• Excerpted text:
——————————
There are also hundreds of thousands of Salvadorans, Guatemalans, Chinese, Koreans and Filipinos. Many of those from countries overseas didn’t even start off as immigrants.

“Forty percent entered the country through a port of entry, and then just overstayed their visas,” said Ben Winograd, a former attorney at the American Immigration Council.

And if you keeping digging into the 11 million, yet another picture emerges — a picture of families. Passel says a majority of unauthorized immigrants — 80 percent of women and more than half of men — are here with spouses and children.

Families like that of Gloria Mejia, who on a recent afternoon was picking her 8-year-old son Joaquin up from school in San Diego.

Mejia, who is undocumented, recently learned the janitorial company she works for had been audited by immigration officials, and that she’ll lose her job at the end of May. She said it’s just another way being undocumented has made it hard to help her kids get ahead.

“It makes me sad that I can’t help them more,” she said.

Gloria Mejia's youngest son, Joaquin, is the only one of her children who is a U.S. citizen. But even so, he can't join a traveling soccer team because she's afraid to travel with him.
——————————
• Excerpted data:
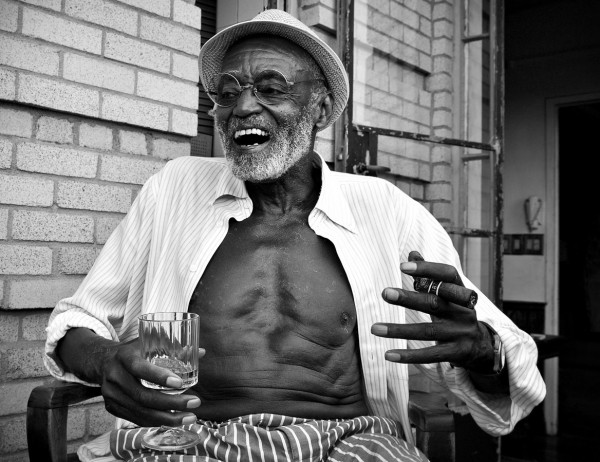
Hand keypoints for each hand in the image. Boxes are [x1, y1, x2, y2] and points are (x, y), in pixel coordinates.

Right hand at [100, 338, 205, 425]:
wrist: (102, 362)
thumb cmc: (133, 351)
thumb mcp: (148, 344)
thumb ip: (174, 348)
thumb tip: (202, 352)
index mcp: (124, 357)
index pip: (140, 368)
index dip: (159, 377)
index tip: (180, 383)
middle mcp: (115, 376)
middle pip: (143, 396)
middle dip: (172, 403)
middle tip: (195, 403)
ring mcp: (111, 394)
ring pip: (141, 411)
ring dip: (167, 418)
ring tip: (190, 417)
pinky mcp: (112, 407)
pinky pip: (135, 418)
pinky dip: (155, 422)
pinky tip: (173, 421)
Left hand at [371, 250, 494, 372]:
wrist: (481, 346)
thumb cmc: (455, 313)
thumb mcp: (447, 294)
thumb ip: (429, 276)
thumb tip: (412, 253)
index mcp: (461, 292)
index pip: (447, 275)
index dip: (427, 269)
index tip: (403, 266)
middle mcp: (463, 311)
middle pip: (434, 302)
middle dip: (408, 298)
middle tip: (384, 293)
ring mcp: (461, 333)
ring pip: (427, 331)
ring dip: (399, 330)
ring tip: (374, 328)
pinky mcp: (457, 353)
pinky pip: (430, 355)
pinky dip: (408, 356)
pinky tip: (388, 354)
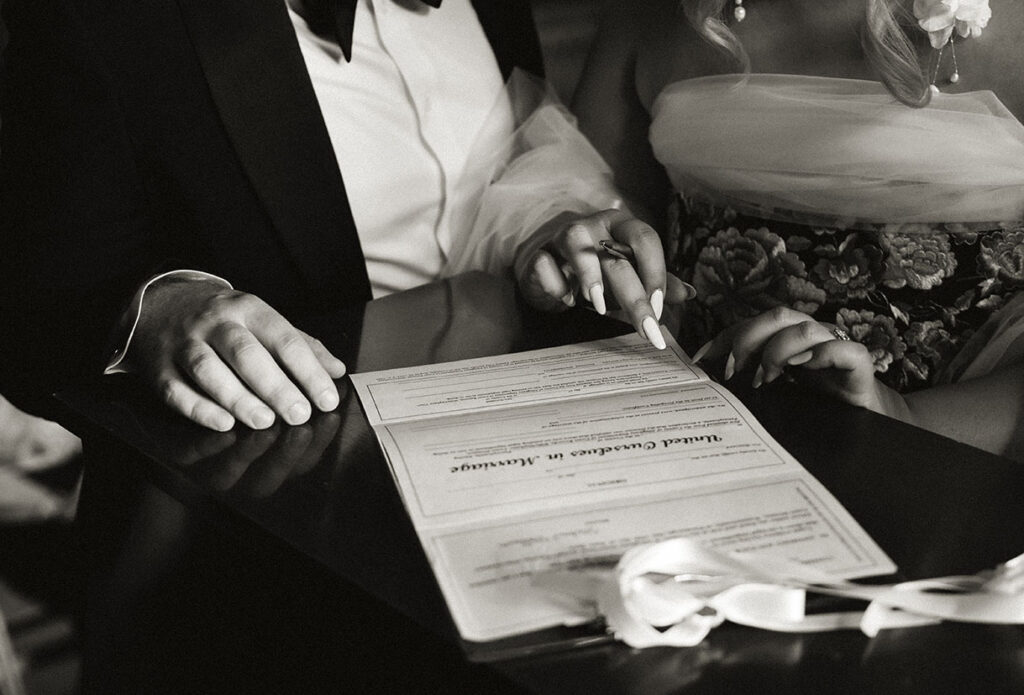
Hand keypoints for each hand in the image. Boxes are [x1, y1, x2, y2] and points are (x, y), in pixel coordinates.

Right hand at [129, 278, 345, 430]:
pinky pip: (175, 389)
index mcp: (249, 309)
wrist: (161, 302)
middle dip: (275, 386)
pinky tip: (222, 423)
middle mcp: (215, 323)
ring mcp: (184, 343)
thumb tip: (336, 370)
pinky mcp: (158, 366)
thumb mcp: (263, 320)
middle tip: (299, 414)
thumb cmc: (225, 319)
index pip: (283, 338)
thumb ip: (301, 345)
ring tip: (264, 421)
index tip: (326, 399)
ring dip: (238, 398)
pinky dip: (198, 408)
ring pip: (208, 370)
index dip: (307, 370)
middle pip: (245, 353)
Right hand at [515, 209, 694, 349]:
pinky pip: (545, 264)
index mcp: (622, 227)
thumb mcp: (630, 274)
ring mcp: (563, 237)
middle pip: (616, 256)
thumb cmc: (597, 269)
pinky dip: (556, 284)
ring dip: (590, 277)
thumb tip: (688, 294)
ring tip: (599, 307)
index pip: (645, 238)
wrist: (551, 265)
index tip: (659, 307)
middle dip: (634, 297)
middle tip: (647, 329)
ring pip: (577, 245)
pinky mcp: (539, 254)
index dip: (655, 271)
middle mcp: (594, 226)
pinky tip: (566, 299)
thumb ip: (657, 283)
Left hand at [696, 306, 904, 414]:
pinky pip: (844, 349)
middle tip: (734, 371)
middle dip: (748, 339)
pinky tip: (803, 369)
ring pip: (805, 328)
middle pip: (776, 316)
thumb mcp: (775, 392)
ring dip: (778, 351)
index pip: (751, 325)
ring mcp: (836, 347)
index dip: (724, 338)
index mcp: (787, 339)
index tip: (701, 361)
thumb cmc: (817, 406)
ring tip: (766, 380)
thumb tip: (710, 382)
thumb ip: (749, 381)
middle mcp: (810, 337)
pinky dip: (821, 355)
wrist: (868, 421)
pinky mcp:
——————————
• What you are asked to do:
Can you repeat, word for word, the section of the immigration excerpt starting at the words "There are also" and ending after "off as immigrants."?

• Answer:
There are also hundreds of thousands of Salvadorans, Guatemalans, Chinese, Koreans and Filipinos. Many of those from countries overseas didn’t even start off as immigrants.